= Data listing =
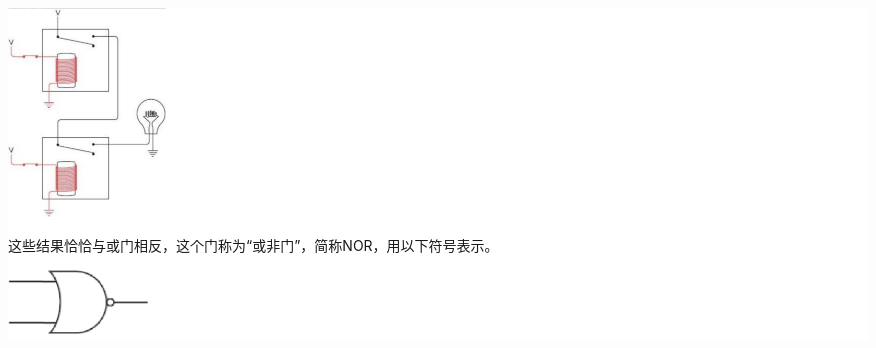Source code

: <img src="image/image-20241207115817424.png" alt="image-20241207115817424" style="zoom:25%;" />

这些结果恰恰与或门相反，这个门称为“或非门”，简称NOR，用以下符号表示。

<img src="image/image-20241207115836667.png" alt="image-20241207115836667" style="zoom:33%;" />
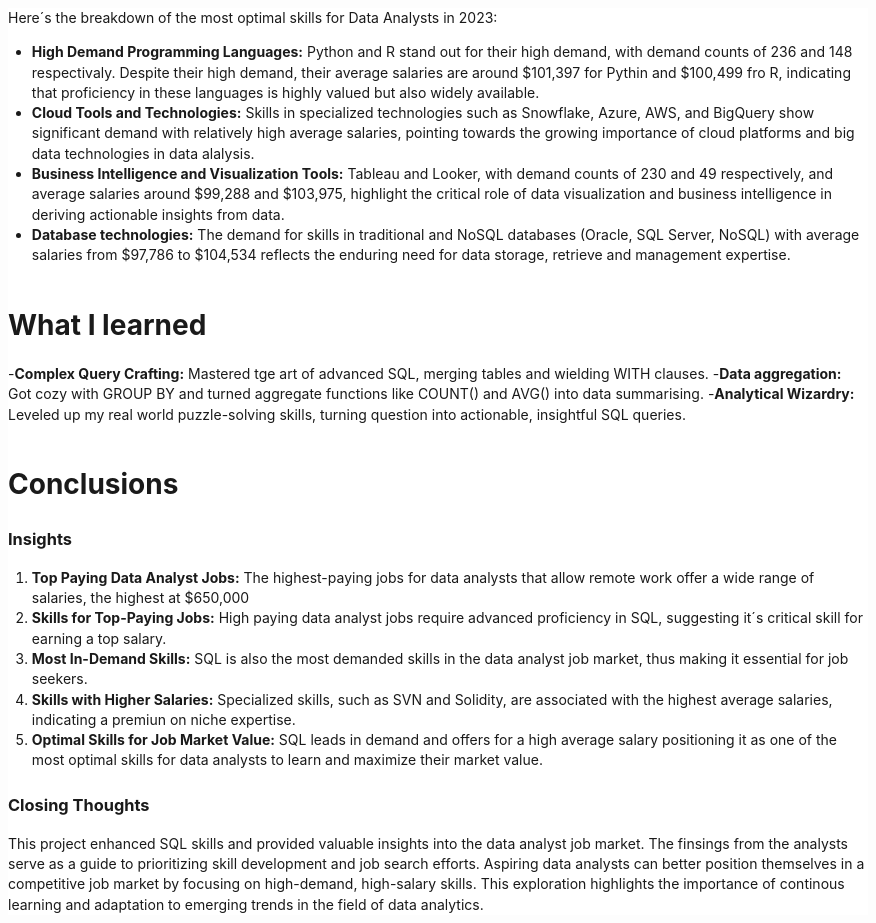 Here´s the breakdown of the most optimal skills for Data Analysts in 2023:

- **High Demand Programming Languages:** Python and R stand out for their high demand, with demand counts of 236 and 148 respectivaly. Despite their high demand, their average salaries are around $101,397 for Pythin and $100,499 fro R, indicating that proficiency in these languages is highly valued but also widely available.
- **Cloud Tools and Technologies:** Skills in specialized technologies such as Snowflake, Azure, AWS, and BigQuery show significant demand with relatively high average salaries, pointing towards the growing importance of cloud platforms and big data technologies in data alalysis.
- **Business Intelligence and Visualization Tools:** Tableau and Looker, with demand counts of 230 and 49 respectively, and average salaries around $99,288 and $103,975, highlight the critical role of data visualization and business intelligence in deriving actionable insights from data.
- **Database technologies:** The demand for skills in traditional and NoSQL databases (Oracle, SQL Server, NoSQL) with average salaries from $97,786 to $104,534 reflects the enduring need for data storage, retrieve and management expertise.

# What I learned

-**Complex Query Crafting:** Mastered tge art of advanced SQL, merging tables and wielding WITH clauses. -**Data aggregation:** Got cozy with GROUP BY and turned aggregate functions like COUNT() and AVG() into data summarising. -**Analytical Wizardry:** Leveled up my real world puzzle-solving skills, turning question into actionable, insightful SQL queries.

# Conclusions

### Insights

1. **Top Paying Data Analyst Jobs:** The highest-paying jobs for data analysts that allow remote work offer a wide range of salaries, the highest at $650,000
2. **Skills for Top-Paying Jobs:** High paying data analyst jobs require advanced proficiency in SQL, suggesting it´s critical skill for earning a top salary.
3. **Most In-Demand Skills:** SQL is also the most demanded skills in the data analyst job market, thus making it essential for job seekers.
4. **Skills with Higher Salaries:** Specialized skills, such as SVN and Solidity, are associated with the highest average salaries, indicating a premiun on niche expertise.
5. **Optimal Skills for Job Market Value:** SQL leads in demand and offers for a high average salary positioning it as one of the most optimal skills for data analysts to learn and maximize their market value.

### Closing Thoughts

This project enhanced SQL skills and provided valuable insights into the data analyst job market. The finsings from the analysts serve as a guide to prioritizing skill development and job search efforts. Aspiring data analysts can better position themselves in a competitive job market by focusing on high-demand, high-salary skills. This exploration highlights the importance of continous learning and adaptation to emerging trends in the field of data analytics.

= What you are asked to do =
Copy the lines above word for word, leaving out the pictures.

= Written answer =
Source code

: <img src="image/image-20241207115817424.png" alt="image-20241207115817424" style="zoom:25%;" />

这些结果恰恰与或门相反，这个门称为“或非门”，简称NOR，用以下符号表示。

<img src="image/image-20241207115836667.png" alt="image-20241207115836667" style="zoom:33%;" />
 Here´s the breakdown of the most optimal skills for Data Analysts in 2023:

- **High Demand Programming Languages:** Python and R stand out for their high demand, with demand counts of 236 and 148 respectivaly. Despite their high demand, their average salaries are around $101,397 for Pythin and $100,499 fro R, indicating that proficiency in these languages is highly valued but also widely available.
- **Cloud Tools and Technologies:** Skills in specialized technologies such as Snowflake, Azure, AWS, and BigQuery show significant demand with relatively high average salaries, pointing towards the growing importance of cloud platforms and big data technologies in data alalysis.
- **Business Intelligence and Visualization Tools:** Tableau and Looker, with demand counts of 230 and 49 respectively, and average salaries around $99,288 and $103,975, highlight the critical role of data visualization and business intelligence in deriving actionable insights from data.
- **Database technologies:** The demand for skills in traditional and NoSQL databases (Oracle, SQL Server, NoSQL) with average salaries from $97,786 to $104,534 reflects the enduring need for data storage, retrieve and management expertise.

# What I learned

-**Complex Query Crafting:** Mastered tge art of advanced SQL, merging tables and wielding WITH clauses. -**Data aggregation:** Got cozy with GROUP BY and turned aggregate functions like COUNT() and AVG() into data summarising. -**Analytical Wizardry:** Leveled up my real world puzzle-solving skills, turning question into actionable, insightful SQL queries.

# Conclusions

### Insights

1. **Top Paying Data Analyst Jobs:** The highest-paying jobs for data analysts that allow remote work offer a wide range of salaries, the highest at $650,000
2. **Skills for Top-Paying Jobs:** High paying data analyst jobs require advanced proficiency in SQL, suggesting it´s critical skill for earning a top salary.
3. **Most In-Demand Skills:** SQL is also the most demanded skills in the data analyst job market, thus making it essential for job seekers.
4. **Skills with Higher Salaries:** Specialized skills, such as SVN and Solidity, are associated with the highest average salaries, indicating a premiun on niche expertise.
5. **Optimal Skills for Job Market Value:** SQL leads in demand and offers for a high average salary positioning it as one of the most optimal skills for data analysts to learn and maximize their market value.

### Closing Thoughts

This project enhanced SQL skills and provided valuable insights into the data analyst job market. The finsings from the analysts serve as a guide to prioritizing skill development and job search efforts. Aspiring data analysts can better position themselves in a competitive job market by focusing on high-demand, high-salary skills. This exploration highlights the importance of continous learning and adaptation to emerging trends in the field of data analytics.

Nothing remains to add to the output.